School's Been in Session The Whole Time


A Fine Example. School is back in session in Detroit but I've been thinking a lot about what the students of this city were learning while they watched the Detroit Teachers Strike play out. It was a parade of adults behaving badly. And last week, after an all-nighter in the Mayor's office, the euphoric news conference was, ahem, bizarre.
It was called "a great day for the city of Detroit". Are you kidding me? It was merely a day that wasn't as awful as the two weeks prior. And who needs to take sides? All three of the key parties need the paddle that used to symbolize justice in some of the elementary schools I attended.
The teachers certainly had fair complaints; they had given up plenty in the implied promise that they would get theirs this time around. But they work for a different district than the one that first hired them. It's smaller and it's underfunded. And while their complaints about the district's poor spending habits have resonance, you can't drive your district deeper into the red with a strike that moves more students (and their accompanying $7500) to the suburbs.
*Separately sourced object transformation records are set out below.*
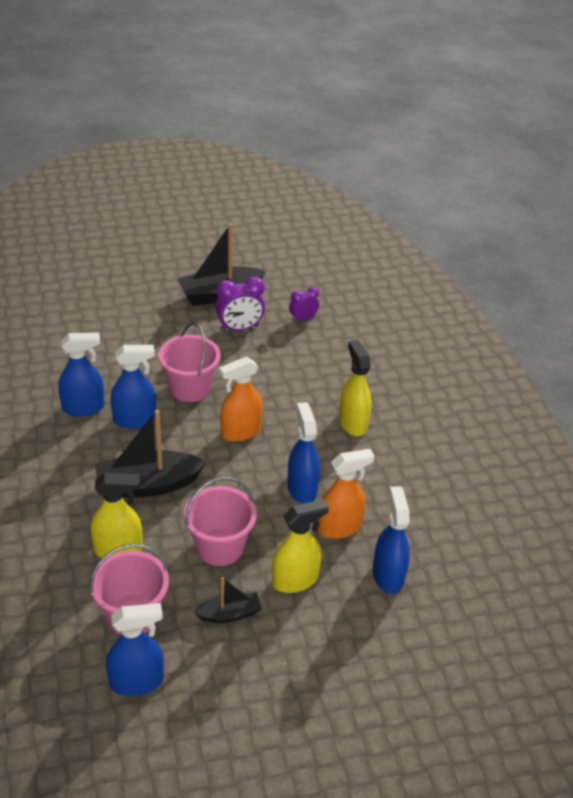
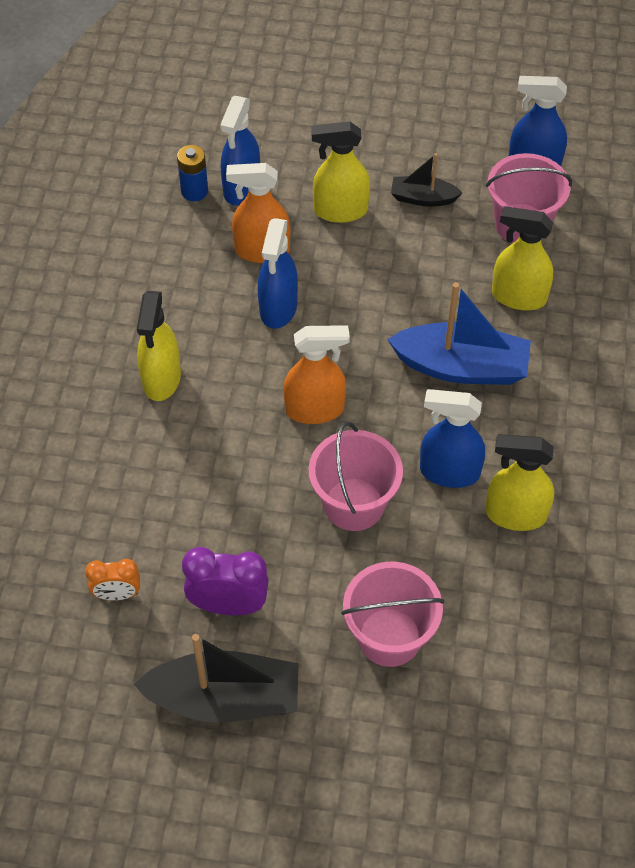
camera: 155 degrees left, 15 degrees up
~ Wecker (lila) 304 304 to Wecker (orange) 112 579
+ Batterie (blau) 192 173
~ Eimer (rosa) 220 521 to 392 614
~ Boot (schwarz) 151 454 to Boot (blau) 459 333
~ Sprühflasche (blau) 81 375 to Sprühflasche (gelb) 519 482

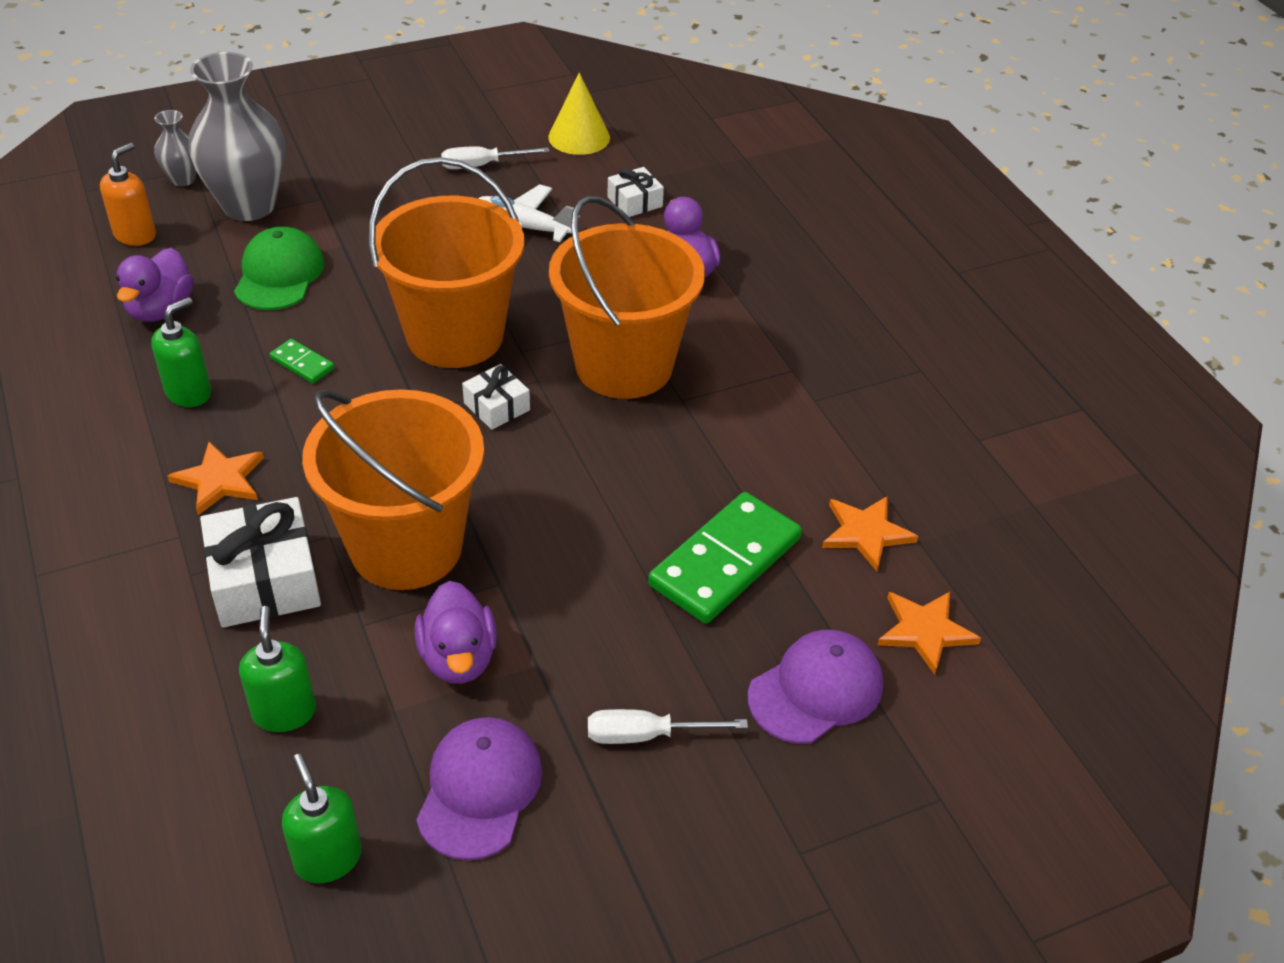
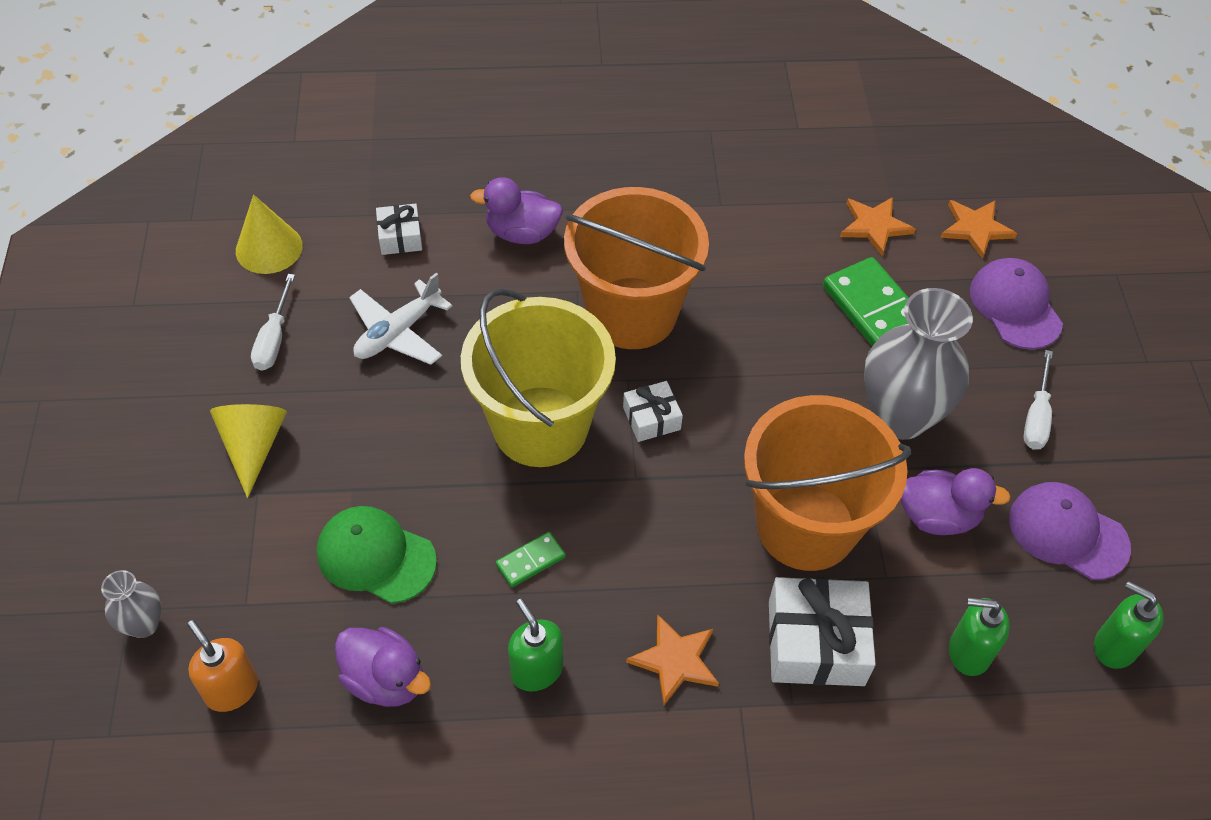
camera: 70 degrees left, 10 degrees up
+ Kegel (gelb) 248 451
~ Eimer (orange) 446 262 to Eimer (gelb) 538 377
~ Vase (grau) 237 136 to 918 364
~ Seifenspender (grün) 322 818 = 1129 625 45 degrees clockwise

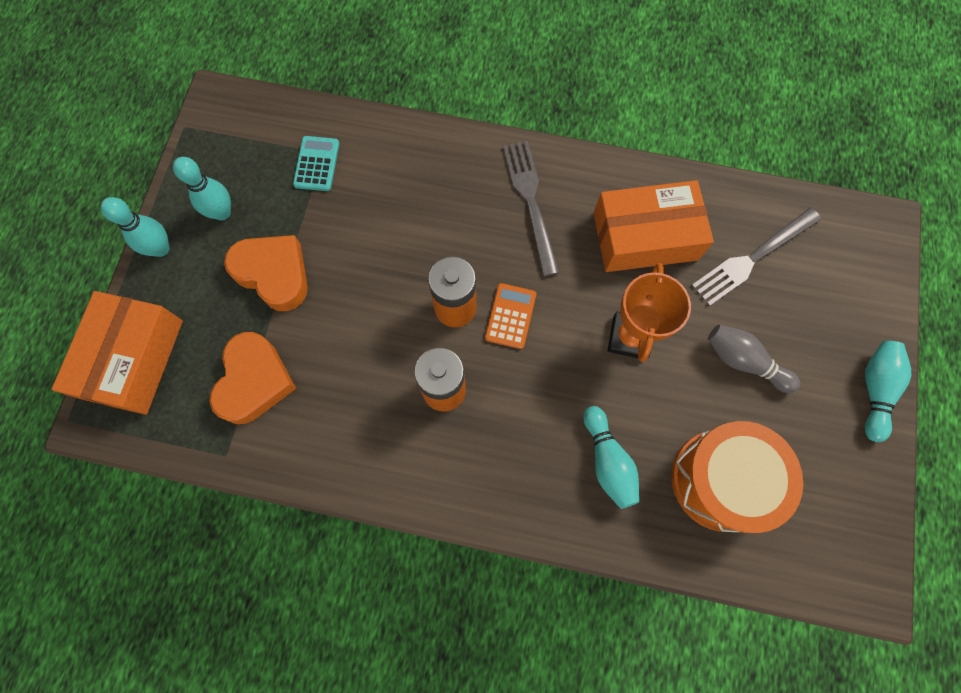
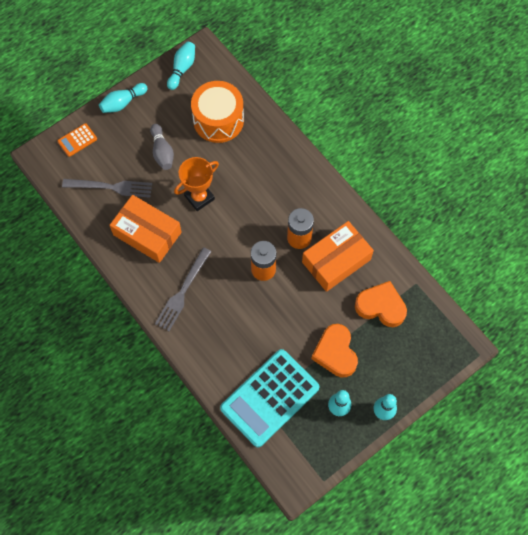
camera: 140 degrees left, 5 degrees down
~ Taschenrechner (orange) 510 316 to 77 140
~ Bowlingkegel (türkis) 611 457 to 181 66
~ Taschenrechner (türkis) 316 163 = 269 398 x2.31
~ Schachtel (orange) 117 353 to 338 256
~ Herz (orange) 253 378 = 381 304 60 degrees clockwise

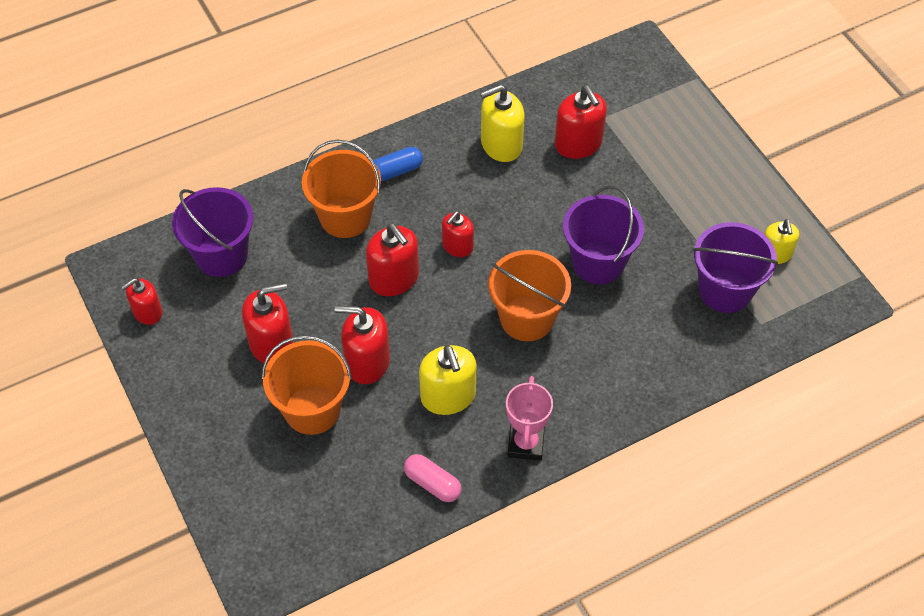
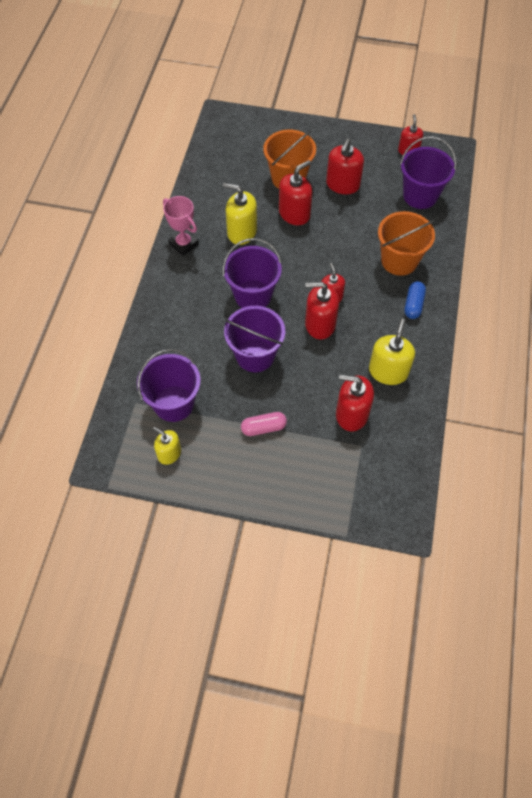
camera: 130 degrees right, 5 degrees up
~ Eimer (orange) 529 295 to Eimer (lila) 252 273
~ Kapsel (rosa) 433 478 to 264 424
~ Seifenspender (rot) 392 260 to 322 310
The school district gets an "F" in strike strategy. For William Coleman to promise that Detroit would open school on time strike or not was a breathtaking miscalculation. It nearly guaranteed a strike, a kind of irrestistable dare for the teachers' union. It also threw respect out the window which was already in short supply in the negotiations.
The third laurel of dishonor is reserved for her honor, Judge Susan Borman. The resolve with which she continually steered the parties back into negotiations might have been admirable had it not been so lacking in courage. She kept delaying a ruling on whether the strike was legal because, she said, she felt the two sides were getting so close to an agreement. I'm not an attorney, but what in the world does the negotiating process have to do with the question of the strike's legality? Absolutely none.
So the kids are back in school. Kudos to the Mayor for force-feeding them some common sense (albeit too late). But unless you're a student, the first semester report cards are pretty ugly. And glad-handing at a news conference won't cover the city's latest bloody nose.